Let’s first check out why this stock has raised my suspicion:

  • It’s a Chinese Company. What do they do? Education, but that’s not really the point. We’ve seen recent Chinese IPOs for Janitorial and Appliance services jump 900% (EJH), and others that are OEMs for cell phone manufacturing jump nearly 1000% (UTEM)… as well as an insurance company that went from $17 to $50 in a single halt (TIRX)…

  • Low float. The float on this one is 5M shares, which is consistent with many of these low-float stealth IPOs.

  • Priced at $4-5 per share. Also consistent with the stealth IPO profile.
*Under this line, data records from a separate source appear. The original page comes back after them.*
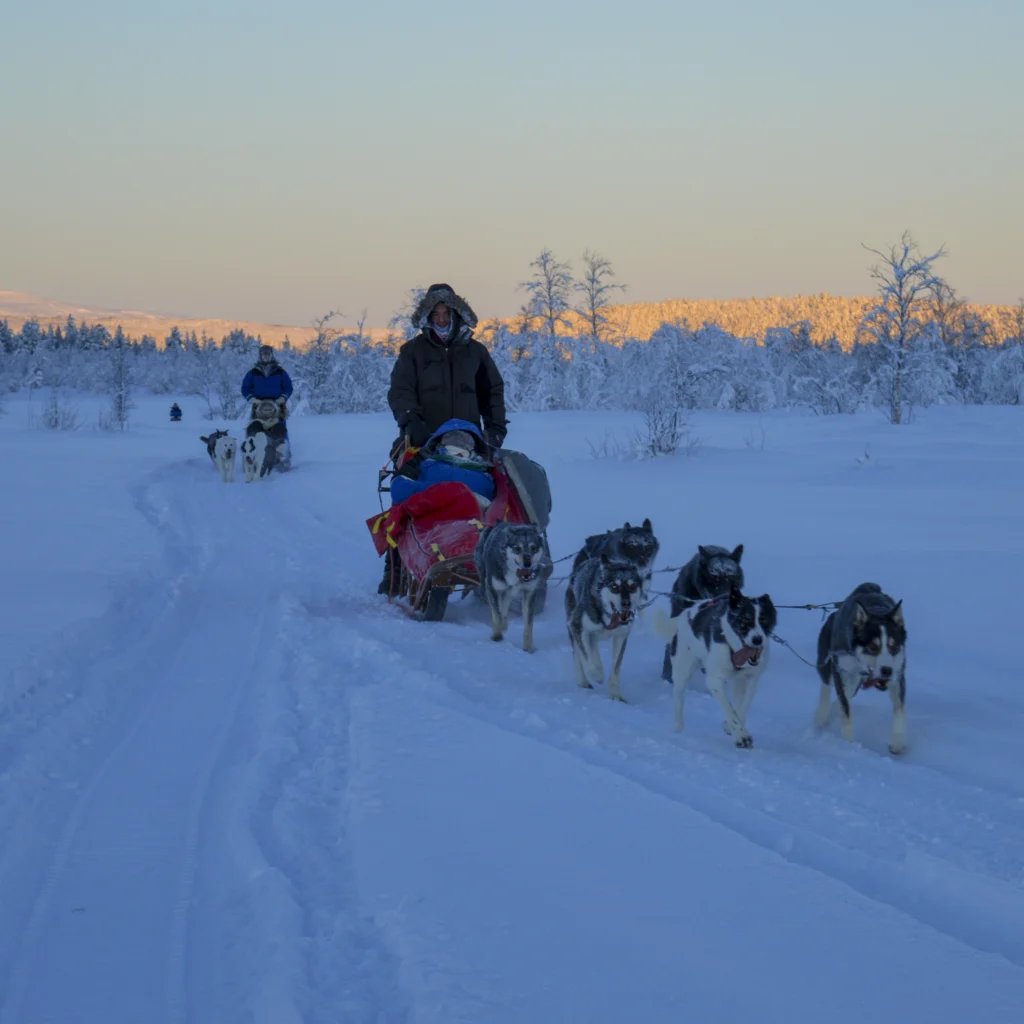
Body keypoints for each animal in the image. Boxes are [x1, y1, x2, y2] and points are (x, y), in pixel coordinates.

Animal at [569, 552, 638, 704]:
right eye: (614, 586)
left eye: (632, 587)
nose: (626, 603)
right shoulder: (576, 626)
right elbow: (586, 659)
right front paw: (597, 675)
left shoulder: (621, 635)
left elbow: (615, 669)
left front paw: (616, 694)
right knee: (578, 654)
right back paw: (584, 680)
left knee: (592, 649)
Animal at [655, 589, 774, 749]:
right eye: (745, 620)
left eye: (764, 621)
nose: (757, 640)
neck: (735, 651)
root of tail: (685, 613)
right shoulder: (714, 680)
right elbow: (730, 709)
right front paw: (741, 736)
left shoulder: (750, 679)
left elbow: (741, 708)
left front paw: (733, 727)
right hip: (683, 671)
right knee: (678, 700)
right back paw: (678, 729)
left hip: (737, 682)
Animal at [811, 585, 909, 753]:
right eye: (873, 647)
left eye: (894, 647)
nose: (887, 670)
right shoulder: (841, 672)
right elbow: (845, 711)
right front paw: (848, 744)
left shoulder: (898, 675)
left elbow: (899, 709)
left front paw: (897, 742)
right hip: (828, 664)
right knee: (826, 686)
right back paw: (822, 716)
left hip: (855, 682)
  • Now, this one’s really important: The underwriter is Network 1 Financial Securities… the same company that provided underwriting for TIRX.

  • The filing for this Company was initially registered on May 7th, 2021. The same date as Singular Genomics (which debuted today)… for reference, other IPOs that debuted this week filed between May 3 – 7, including FLYW (May 3), DAWN (May 4), FIGS (May 5), OMIC (May 7).
    So given the timeline, we could expect to see this stock debut this week.
    NOTE: Fridays have been especially ripe for Stealth IPOs.

Ok, so I think I’ve strung this out long enough… the company I am looking at is

Golden Sun Education Group Ltd (GSUN)

There’s really no reason to go into what they do: they are a private education provider offering Spanish tutorial services in China. With one premium private school, three tutorial centers, one educational company that supports language studies for other schools, and a logistics company for schools. They are seeking to raise $28M through the IPO.
Their website is typical of these Chinese IPO companies:

Anyway, that’s not the point. The point is that it looks a lot like the other IPOs we’ve seen from random Chinese companies that have gone parabolic on the debut.


Last week we saw JZXN crash from a debut of $45 with no reprieve for bag holders. And Network 1 has debuted other IPOs for education companies that have also flopped (HYW, CNEY, among others).

Then again, many of their IPOs have randomly spiked weeks or months after their IPOs… but that doesn’t mean I want to be stuck bag holding one of these.

Still, I’ll be keeping a sharp eye out for GSUN, and will provide updates to you all through this newsletter and on Twitter as I see further developments.

Stay tuned…

Note: none of this is financial advice… it’s for informational purposes only. Trading IPOs can be very risky. I am not a financial advisor, and as always, trade your own trade. Good luck!